- [EXERCISE]: From the entries below, copy every line where the string "nose" appears.

- [DATA SHOWN]:
/---
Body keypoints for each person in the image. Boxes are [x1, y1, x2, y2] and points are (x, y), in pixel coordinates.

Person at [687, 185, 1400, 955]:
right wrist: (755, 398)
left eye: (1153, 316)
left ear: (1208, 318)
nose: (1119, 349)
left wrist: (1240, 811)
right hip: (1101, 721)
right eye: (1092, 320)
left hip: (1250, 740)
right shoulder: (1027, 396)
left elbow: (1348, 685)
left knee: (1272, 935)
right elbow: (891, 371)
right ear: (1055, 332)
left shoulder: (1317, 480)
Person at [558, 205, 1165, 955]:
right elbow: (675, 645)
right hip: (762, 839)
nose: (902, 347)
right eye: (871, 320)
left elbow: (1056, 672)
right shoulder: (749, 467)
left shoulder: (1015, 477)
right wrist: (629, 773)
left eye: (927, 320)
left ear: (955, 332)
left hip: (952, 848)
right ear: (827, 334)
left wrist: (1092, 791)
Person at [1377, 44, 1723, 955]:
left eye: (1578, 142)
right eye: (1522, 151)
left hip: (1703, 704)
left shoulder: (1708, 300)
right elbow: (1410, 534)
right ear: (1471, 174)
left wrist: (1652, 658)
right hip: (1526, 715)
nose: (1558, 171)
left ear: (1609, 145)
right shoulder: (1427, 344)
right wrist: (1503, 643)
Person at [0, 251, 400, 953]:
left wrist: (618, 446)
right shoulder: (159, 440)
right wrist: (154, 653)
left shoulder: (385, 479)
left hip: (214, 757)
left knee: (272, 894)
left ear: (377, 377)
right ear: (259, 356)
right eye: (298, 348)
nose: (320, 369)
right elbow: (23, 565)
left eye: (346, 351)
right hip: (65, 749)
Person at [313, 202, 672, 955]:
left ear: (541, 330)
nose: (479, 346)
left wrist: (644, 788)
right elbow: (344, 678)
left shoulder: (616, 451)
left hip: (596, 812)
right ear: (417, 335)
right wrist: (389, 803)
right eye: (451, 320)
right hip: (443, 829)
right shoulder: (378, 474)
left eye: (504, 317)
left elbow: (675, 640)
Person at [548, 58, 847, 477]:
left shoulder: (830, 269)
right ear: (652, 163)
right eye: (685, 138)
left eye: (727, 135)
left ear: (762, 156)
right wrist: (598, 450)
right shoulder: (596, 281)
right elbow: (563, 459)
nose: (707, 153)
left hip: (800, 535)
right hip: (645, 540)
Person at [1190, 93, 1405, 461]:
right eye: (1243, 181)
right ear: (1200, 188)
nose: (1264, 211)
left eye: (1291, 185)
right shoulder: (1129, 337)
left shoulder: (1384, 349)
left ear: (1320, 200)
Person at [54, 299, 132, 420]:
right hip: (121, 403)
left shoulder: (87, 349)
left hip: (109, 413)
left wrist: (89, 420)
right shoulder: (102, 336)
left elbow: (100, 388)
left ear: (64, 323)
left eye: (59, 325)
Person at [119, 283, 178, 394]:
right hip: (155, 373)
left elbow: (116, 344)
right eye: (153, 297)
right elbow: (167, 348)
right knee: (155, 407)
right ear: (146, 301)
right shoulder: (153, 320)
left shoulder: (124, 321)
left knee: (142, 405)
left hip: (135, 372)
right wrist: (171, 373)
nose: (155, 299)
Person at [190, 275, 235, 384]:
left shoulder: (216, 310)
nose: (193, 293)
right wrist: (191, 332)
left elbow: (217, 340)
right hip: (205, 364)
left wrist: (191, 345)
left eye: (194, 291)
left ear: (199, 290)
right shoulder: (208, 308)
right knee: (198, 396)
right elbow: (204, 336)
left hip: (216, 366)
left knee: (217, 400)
\---
- [WORKED SOLUTION]:
nose: (1119, 349)
nose: (902, 347)
nose: (1558, 171)
nose: (320, 369)
nose: (479, 346)
nose: (707, 153)
nose: (1264, 211)
nose: (155, 299)
nose: (193, 293)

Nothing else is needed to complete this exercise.